Attentats de Paris: les charges contre Jawad allégées grâce à une prostituée belge

Jawad Bendaoud, le marchand de sommeil de Saint-Denis, qui a logé certains terroristes du 13 novembre verrait-il les charges peser contre lui s’alléger ? C’est probable. Et c’est l’itinéraire d’une call-girl belge qui confirme pour partie sa ligne de défense.

Explications en trois points.

1. Les enquêteurs sur une fausse piste

Le journal Le Parisien explique ce mardi que les enquêteurs étaient sur une fausse piste. Deux GSM, l’un belge et l’autre français ont suivi à la trace tous les événements du 13 novembre. Au point de faire penser aux limiers du parquet antiterroriste à un « commando bis ». Jugez plutôt :

► À 21h10, le téléphone français appelle le téléphone belge à proximité du Stade de France. Nous sommes 10 minutes avant que le premier kamikaze ne se fasse exploser.

► Vers 21h30, les deux GSM « bornent » dans le 11e arrondissement de la capitale : c’est à ce moment-là que le commando des terrasses lâche ses premières balles. « À 21 h 40, lorsque le dernier kamikaze meurt le dos arraché par son gilet explosif, au Comptoir Voltaire, le duo se trouve à moins de trois minutes à pied », précise Le Parisien.

► Peu après 22 heures, les deux téléphones se trouvent dans le 18e arrondissement, à un kilomètre de là où Salah Abdeslam a abandonné la Clio.

Une coïncidence plus que troublante… Mais juste une coïncidence : les deux téléphones appartenaient à une call-girl belge, Mademoiselle C., et son amant parisien, en goguette dans la cité de l’amour.

Fin de la piste du « commando bis ».

2. Le téléphone suspect en lien avec… Mademoiselle C.

C’est là que Jawad Bendaoud entre en scène.
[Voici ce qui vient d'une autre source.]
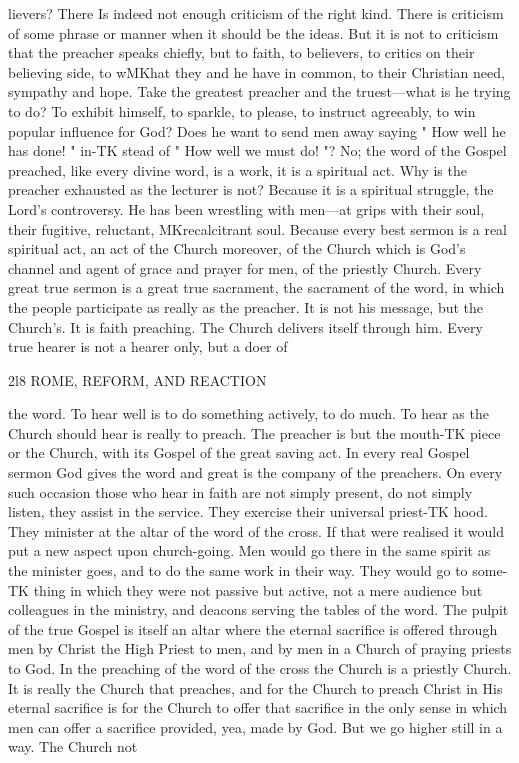 \documentclass[12pt,a5paper,oneside]{book}
\begin{document}
{{lievers? There Is indeed not enough criticism of the 
right kind. There is criticism of some phrase or 
manner when it should be the ideas. But it is not 
to criticism that the preacher speaks chiefly, but to 
faith, to believers, to critics on their believing side, to 
wMKhat they and he have in common, to their Christian 
need, sympathy and hope. Take the greatest preacher 
and the truest---what is he trying to do? To exhibit 
himself, to sparkle, to please, to instruct agreeably, to 
win popular influence for God? Does he want to 
send men away saying " How well he has done! " in-TK
stead of " How well we must do! "? No; the word 
of the Gospel preached, like every divine word, is a 
work, it is a spiritual act. Why is the preacher 
exhausted as the lecturer is not? Because it is a 
spiritual struggle, the Lord's controversy. He has 
been wrestling with men---at grips with their soul, 
their fugitive, reluctant, MKrecalcitrant soul. Because 
every best sermon is a real spiritual act, an act of the 
Church moreover, of the Church which is God's 
channel and agent of grace and prayer for men, of the 
priestly Church. Every great true sermon is a great 
true sacrament, the sacrament of the word, in which 
the people participate as really as the preacher. It 
is not his message, but the Church's. It is faith 
preaching. The Church delivers itself through him. 
Every true hearer is not a hearer only, but a doer of 



2l8 ROME, REFORM, AND REACTION 

the word. To hear well is to do something actively, 
to do much. To hear as the Church should hear is 
really to preach. The preacher is but the mouth-TK
piece or the Church, with its Gospel of the great 
saving act. In every real Gospel sermon God gives 
the word and great is the company of the preachers. 
On every such occasion those who hear in faith are 
not simply present, do not simply listen, they assist 
in the service. They exercise their universal priest-TK
hood. They minister at the altar of the word of the 
cross. If that were realised it would put a new 
aspect upon church-going. Men would go there in 
the same spirit as the minister goes, and to do the 
same work in their way. They would go to some-TK
thing in which they were not passive but active, not 
a mere audience but colleagues in the ministry, and 
deacons serving the tables of the word. The pulpit 
of the true Gospel is itself an altar where the eternal 
sacrifice is offered through men by Christ the High 
Priest to men, and by men in a Church of praying 
priests to God. In the preaching of the word of the 
cross the Church is a priestly Church. It is really the 
Church that preaches, and for the Church to preach 
Christ in His eternal sacrifice is for the Church to 
offer that sacrifice in the only sense in which men 
can offer a sacrifice provided, yea, made by God. 
But we go higher still in a way. The Church not 



}}
\end{document}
Était-il simple logeur des terroristes, comme il le clame, où l’un des complices des attaques qui ont ensanglanté la France ? Cette seconde hypothèse se dégonfle un peu.

L’un des éléments à charge contre celui que le Web a renommé « Le logeur de Daesh » était un coup de fil, qu’il a reçu le 3 novembre en provenance de Belgique, dix jours avant les attentats.

Ce numéro belge a également été en contact avec… le téléphone de la prostituée, Mademoiselle C. D’où des soupçons supplémentaires à l’encontre de Jawad Bendaoud : les policiers, soupçonnant une « équipe bis », ont pu penser que M. Bendaoud avait des liens avec la préparation des attentats.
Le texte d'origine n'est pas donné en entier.